We discussed The Unseen by Roy Jacobsen, who is a prize-winning and bestselling Norwegian author that some of us had not come across before. The book concerns the now vanished way of life of a family who scrape a subsistence living on a tiny island off the coast of Norway in the early 20th century.

Some of us loved the book, and some thought it was just OK. Those who were critical found the characters’ lives just too bleak and miserable, and although the descriptions were evocative, criticised the lack of plot, which meandered along without apparently getting anywhere. Those who loved it agreed that it was repetitive at times, but thought that reflected the lives the characters led. They liked the way the author conveyed the relationships among characters who rarely expressed overtly how they felt.
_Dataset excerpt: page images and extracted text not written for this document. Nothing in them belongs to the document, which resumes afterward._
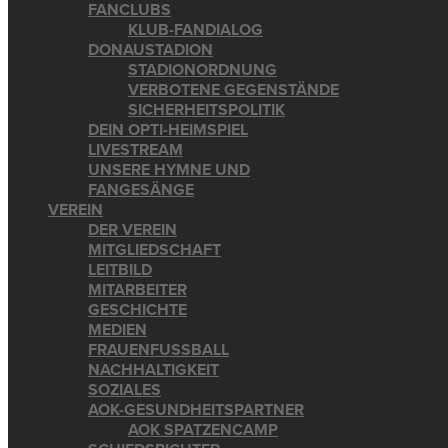
FANCLUBS
KLUB-FANDIALOG
DONAUSTADION
STADIONORDNUNG
VERBOTENE GEGENSTÄNDE
SICHERHEITSPOLITIK
DEIN OPTI-HEIMSPIEL
LIVESTREAM
UNSERE HYMNE UND
FANGESÄNGE
VEREIN
DER VEREIN
MITGLIEDSCHAFT
LEITBILD
MITARBEITER
GESCHICHTE
MEDIEN
FRAUENFUSSBALL
NACHHALTIGKEIT
SOZIALES
AOK-GESUNDHEITSPARTNER
AOK SPATZENCAMP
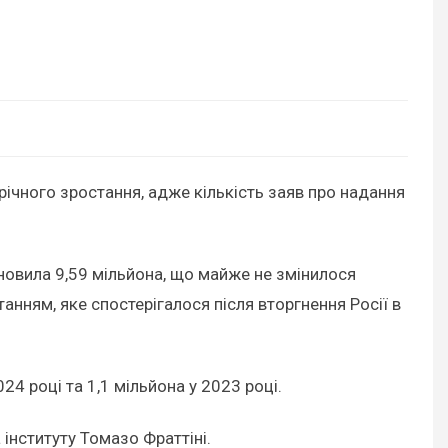
ирічного зростання, адже кількість заяв про надання
тановила 9,59 мільйона, що майже не змінилося
танням, яке спостерігалося після вторгнення Росії в
24 році та 1,1 мільйона у 2023 році.
а інституту Томазо Фраттіні.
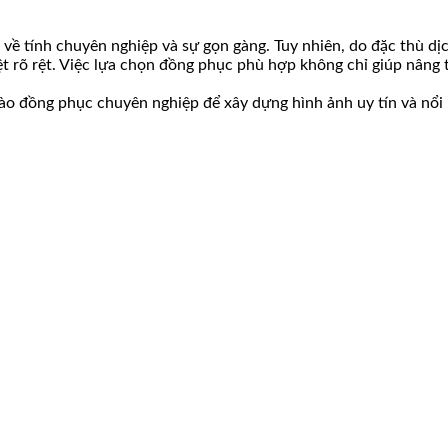
về tính chuyên nghiệp và sự gọn gàng. Tuy nhiên, do đặc thù dị
ệt rõ rệt. Việc lựa chọn đồng phục phù hợp không chỉ giúp nân
o đồng phục chuyên nghiệp để xây dựng hình ảnh uy tín và nổi b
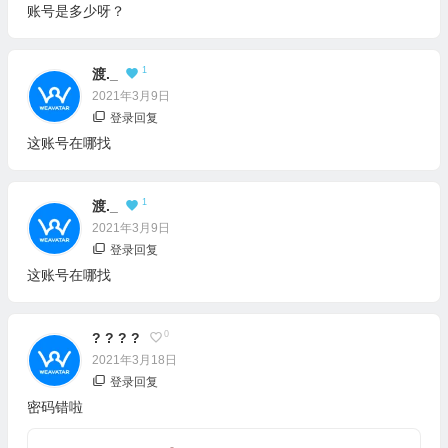
账号是多少呀？
1
渡._
2021年3月9日
登录回复
这账号在哪找
1
渡._
2021年3月9日
登录回复
这账号在哪找
0
? ? ? ?
2021年3月18日
登录回复
密码错啦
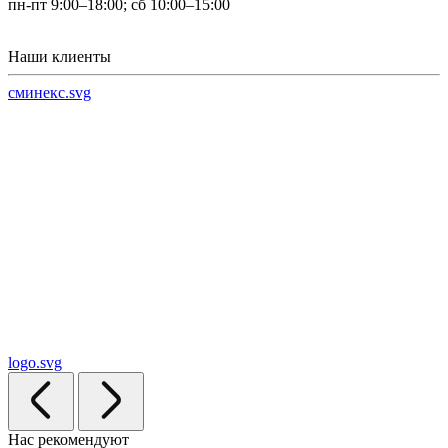
пн-пт 9:00–18:00; сб 10:00–15:00
Наши клиенты
сминекс.svg
logo.svg
Нас рекомендуют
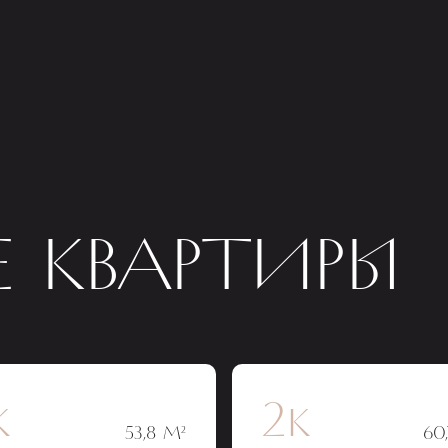
 КВАРТИРЫ
к
2к
53,8 М²
60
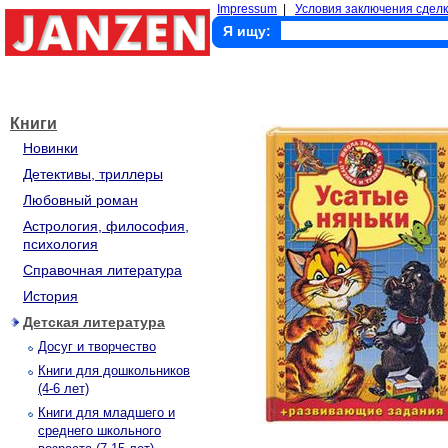
Impressum
|
Условия заключения сделк
Я ищу:
Книги
Новинки
Детективы, триллеры
Любовный роман
Астрология, философия,
психология
Справочная литература
История
Детская литература
Досуг и творчество
Книги для дошкольников
(4-6 лет)
Книги для младшего и
среднего школьного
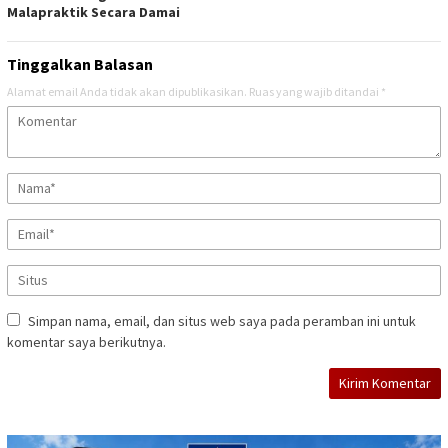
Malapraktik Secara Damai
Tinggalkan Balasan
Alamat email Anda tidak akan dipublikasikan.
Ruas yang wajib ditandai
*
Simpan nama, email, dan situs web saya pada peramban ini untuk
komentar saya berikutnya.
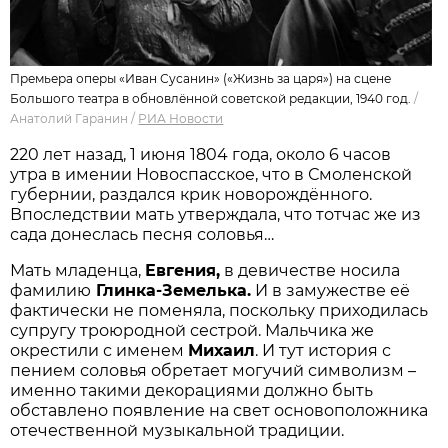
Премьера оперы «Иван Сусанин» («Жизнь за царя») на сцене
Большого театра в обновлённой советской редакции, 1940 год.
/
Анатолий Гаранин
/
РИА Новости
220 лет назад, 1 июня 1804 года, около 6 часов
утра в имении Новоспасское, что в Смоленской
губернии, раздался крик новорождённого.
Впоследствии мать утверждала, что тотчас же из
сада донеслась песня соловья…
Мать младенца,
Евгения,
в девичестве носила
фамилию
Глинка-Земелька.
И в замужестве её
фактически не поменяла, поскольку приходилась
супругу троюродной сестрой. Мальчика же
окрестили с именем
Михаил
. И тут история с
пением соловья обретает могучий символизм –
именно такими декорациями должно быть
обставлено появление на свет основоположника
отечественной музыкальной традиции.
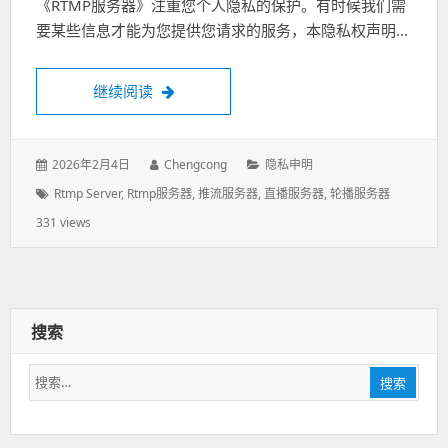
《RTMP服务器》注重您个人隐私的保护。有时候我们需
要某些信息才能为您提供您请求的服务，本隐私权声明…
继续阅读
《RTMP服务器》隐私申明“RTMP Server” PRI
发
2026年2月4日
作
Chengcong
分
隐私申明
表
者：
类：
标
Rtmp Server
,
Rtmp服务器
,
推流服务器
,
直播服务器
,
轮播服务器
于：
签：
331 views
搜索
搜
搜索
索：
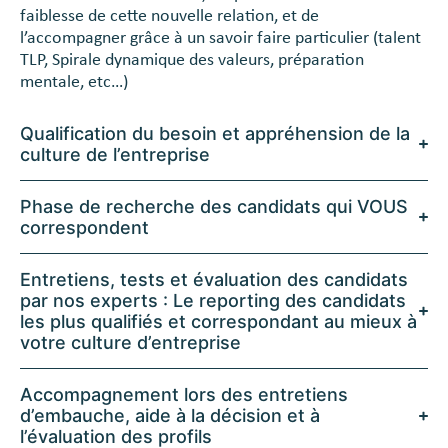
faiblesse de cette nouvelle relation, et de
l’accompagner grâce à un savoir faire particulier (talent
TLP, Spirale dynamique des valeurs, préparation
mentale, etc…)
Qualification du besoin et appréhension de la
culture de l’entreprise
Phase de recherche des candidats qui VOUS
correspondent
Entretiens, tests et évaluation des candidats
par nos experts : Le reporting des candidats
les plus qualifiés et correspondant au mieux à
votre culture d’entreprise
Accompagnement lors des entretiens
d’embauche, aide à la décision et à
l’évaluation des profils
We were amazed at the level of responsibility placed on the children in the family at a very young age, and worried about whether they would drown or freeze or come to some other harm. In the family’s relations with the wider community, there was a matter of fact acceptance of mental illness and learning disabilities – the family’s sister Barbro who has learning disabilities is accepted and protected by her family.

Novels in translation depend so much on the quality of the translators, and these were excellent, with hardly a false note. They even invented a dialect of English to represent the islanders’ Norwegian.

Fans of this book will be pleased to hear that there are two follow-up novels about Ingrid, the daughter of the family, following her story through to WW2 and after.